[Source records]
========

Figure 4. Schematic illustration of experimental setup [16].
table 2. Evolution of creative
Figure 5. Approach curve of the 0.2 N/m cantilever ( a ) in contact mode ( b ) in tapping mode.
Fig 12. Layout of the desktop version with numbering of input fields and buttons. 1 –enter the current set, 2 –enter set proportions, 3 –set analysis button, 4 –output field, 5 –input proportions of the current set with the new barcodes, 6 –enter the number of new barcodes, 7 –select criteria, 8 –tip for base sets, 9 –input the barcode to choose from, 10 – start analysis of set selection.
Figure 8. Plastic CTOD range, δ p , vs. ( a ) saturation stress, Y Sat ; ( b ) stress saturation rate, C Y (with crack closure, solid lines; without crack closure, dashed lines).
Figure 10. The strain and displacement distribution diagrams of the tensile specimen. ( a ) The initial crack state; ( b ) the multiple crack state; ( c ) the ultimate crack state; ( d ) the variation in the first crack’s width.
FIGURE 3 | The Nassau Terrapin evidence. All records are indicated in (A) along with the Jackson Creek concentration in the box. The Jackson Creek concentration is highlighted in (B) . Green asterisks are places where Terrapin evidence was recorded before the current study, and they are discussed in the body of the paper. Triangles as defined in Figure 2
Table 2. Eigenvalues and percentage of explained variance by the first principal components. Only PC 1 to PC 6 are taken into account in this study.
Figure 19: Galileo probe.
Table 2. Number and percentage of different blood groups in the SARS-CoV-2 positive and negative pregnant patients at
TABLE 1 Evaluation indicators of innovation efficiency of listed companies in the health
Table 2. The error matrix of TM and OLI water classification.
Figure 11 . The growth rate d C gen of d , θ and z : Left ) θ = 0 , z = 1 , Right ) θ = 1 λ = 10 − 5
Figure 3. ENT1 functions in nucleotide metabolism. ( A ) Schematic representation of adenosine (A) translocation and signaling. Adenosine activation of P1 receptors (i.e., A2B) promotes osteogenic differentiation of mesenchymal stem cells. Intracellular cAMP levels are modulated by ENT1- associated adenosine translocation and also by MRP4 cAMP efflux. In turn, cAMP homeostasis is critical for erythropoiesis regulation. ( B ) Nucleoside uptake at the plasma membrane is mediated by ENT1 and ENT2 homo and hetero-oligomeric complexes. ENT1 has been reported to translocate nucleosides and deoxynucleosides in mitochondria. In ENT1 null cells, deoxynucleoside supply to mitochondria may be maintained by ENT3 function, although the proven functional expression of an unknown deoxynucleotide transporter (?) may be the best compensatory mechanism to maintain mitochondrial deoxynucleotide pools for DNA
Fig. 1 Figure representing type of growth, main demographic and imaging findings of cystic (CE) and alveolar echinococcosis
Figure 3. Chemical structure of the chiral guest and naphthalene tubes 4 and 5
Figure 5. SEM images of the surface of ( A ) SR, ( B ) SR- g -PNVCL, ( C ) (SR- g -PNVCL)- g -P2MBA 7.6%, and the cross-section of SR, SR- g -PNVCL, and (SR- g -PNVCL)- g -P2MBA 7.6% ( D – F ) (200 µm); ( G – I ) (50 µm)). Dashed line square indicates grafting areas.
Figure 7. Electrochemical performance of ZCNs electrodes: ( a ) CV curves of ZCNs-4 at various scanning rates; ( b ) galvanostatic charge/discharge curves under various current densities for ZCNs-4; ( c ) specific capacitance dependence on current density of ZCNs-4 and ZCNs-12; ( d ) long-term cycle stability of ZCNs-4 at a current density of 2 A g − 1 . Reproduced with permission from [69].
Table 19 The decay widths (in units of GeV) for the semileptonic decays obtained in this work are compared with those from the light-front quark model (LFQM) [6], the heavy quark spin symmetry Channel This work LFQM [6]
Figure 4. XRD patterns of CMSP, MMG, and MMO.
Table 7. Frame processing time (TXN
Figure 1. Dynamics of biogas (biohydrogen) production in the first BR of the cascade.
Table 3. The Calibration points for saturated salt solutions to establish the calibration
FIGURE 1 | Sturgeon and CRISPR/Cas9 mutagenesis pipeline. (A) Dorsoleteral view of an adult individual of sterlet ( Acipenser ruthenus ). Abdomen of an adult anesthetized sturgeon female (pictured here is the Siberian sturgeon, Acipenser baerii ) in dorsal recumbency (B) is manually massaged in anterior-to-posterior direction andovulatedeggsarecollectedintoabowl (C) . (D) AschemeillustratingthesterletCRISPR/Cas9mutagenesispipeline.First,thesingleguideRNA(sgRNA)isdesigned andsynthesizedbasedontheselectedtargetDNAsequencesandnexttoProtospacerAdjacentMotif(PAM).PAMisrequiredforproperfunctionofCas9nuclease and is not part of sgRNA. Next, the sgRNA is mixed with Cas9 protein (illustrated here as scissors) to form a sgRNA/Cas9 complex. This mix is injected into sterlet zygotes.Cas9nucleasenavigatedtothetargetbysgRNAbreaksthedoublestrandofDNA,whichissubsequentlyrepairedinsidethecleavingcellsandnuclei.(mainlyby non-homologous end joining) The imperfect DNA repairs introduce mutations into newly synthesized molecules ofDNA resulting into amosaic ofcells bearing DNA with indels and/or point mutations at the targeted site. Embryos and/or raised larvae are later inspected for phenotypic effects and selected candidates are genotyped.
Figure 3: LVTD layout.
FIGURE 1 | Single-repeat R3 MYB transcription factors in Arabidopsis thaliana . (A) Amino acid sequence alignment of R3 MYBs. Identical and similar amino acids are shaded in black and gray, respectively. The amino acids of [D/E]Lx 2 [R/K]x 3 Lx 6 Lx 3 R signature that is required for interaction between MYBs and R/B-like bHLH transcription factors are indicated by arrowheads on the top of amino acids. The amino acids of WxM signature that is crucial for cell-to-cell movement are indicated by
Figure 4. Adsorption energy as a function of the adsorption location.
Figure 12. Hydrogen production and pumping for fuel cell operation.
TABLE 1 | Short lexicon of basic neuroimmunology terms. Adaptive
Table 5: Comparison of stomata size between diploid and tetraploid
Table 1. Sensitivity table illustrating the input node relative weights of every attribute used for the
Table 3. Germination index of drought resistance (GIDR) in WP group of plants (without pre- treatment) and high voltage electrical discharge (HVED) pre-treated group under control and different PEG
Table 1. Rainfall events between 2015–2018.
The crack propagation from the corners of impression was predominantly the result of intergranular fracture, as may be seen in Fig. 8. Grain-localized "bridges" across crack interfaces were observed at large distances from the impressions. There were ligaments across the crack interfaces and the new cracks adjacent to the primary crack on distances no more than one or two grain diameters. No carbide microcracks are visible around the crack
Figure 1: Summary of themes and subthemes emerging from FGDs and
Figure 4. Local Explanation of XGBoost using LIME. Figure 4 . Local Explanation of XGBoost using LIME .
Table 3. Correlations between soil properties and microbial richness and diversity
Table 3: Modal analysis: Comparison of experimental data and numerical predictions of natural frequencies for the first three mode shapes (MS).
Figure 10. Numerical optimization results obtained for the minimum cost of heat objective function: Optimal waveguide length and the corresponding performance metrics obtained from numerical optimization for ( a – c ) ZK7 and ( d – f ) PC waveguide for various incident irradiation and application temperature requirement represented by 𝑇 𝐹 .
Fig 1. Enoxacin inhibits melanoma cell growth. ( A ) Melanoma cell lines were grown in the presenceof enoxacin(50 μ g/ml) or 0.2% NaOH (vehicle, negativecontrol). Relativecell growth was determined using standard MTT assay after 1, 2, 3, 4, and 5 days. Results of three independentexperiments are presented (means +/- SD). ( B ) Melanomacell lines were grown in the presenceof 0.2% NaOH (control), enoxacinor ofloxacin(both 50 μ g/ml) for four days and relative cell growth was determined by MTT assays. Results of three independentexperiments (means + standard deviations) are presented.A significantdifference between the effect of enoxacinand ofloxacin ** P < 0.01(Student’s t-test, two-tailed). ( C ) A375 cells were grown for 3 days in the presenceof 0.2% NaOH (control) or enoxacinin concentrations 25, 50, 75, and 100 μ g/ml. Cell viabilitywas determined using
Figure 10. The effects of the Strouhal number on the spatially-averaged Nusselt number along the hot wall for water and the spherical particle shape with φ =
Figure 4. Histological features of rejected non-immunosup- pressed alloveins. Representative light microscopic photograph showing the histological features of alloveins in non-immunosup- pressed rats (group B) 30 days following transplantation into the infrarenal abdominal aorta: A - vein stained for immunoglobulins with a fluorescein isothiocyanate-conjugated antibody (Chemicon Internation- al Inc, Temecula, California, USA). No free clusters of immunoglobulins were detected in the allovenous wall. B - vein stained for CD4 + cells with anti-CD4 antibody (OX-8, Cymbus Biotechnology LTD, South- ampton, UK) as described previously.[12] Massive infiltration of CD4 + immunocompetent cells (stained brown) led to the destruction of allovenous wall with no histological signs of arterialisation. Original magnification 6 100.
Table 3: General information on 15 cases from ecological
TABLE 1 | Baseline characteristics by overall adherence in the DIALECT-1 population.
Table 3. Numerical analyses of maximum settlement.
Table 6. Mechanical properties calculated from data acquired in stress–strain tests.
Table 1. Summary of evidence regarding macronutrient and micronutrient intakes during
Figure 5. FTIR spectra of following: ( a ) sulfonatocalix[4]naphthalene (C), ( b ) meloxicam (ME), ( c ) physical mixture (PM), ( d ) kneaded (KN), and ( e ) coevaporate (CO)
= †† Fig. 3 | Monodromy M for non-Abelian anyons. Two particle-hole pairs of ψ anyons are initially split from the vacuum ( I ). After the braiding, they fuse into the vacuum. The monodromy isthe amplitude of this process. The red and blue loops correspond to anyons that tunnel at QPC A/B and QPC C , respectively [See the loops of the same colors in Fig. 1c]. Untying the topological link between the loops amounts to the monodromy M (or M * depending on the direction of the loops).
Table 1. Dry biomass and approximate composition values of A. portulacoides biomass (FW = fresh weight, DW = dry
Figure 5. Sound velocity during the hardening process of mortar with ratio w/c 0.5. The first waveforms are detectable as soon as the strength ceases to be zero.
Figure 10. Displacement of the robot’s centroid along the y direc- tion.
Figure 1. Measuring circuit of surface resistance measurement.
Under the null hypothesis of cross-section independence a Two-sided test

========

■ What is expected
Exactly as they stand, set down the lines from the top of the data through the line with "Figure 10. The strain".

■ Response
Figure 4. Schematic illustration of experimental setup [16].
table 2. Evolution of creative
Figure 5. Approach curve of the 0.2 N/m cantilever ( a ) in contact mode ( b ) in tapping mode.
Fig 12. Layout of the desktop version with numbering of input fields and buttons. 1 –enter the current set, 2 –enter set proportions, 3 –set analysis button, 4 –output field, 5 –input proportions of the current set with the new barcodes, 6 –enter the number of new barcodes, 7 –select criteria, 8 –tip for base sets, 9 –input the barcode to choose from, 10 – start analysis of set selection.
Figure 8. Plastic CTOD range, δ p , vs. ( a ) saturation stress, Y Sat ; ( b ) stress saturation rate, C Y (with crack closure, solid lines; without crack closure, dashed lines).
Figure 10. The strain and displacement distribution diagrams of the tensile specimen. ( a ) The initial crack state; ( b ) the multiple crack state; ( c ) the ultimate crack state; ( d ) the variation in the first crack’s width.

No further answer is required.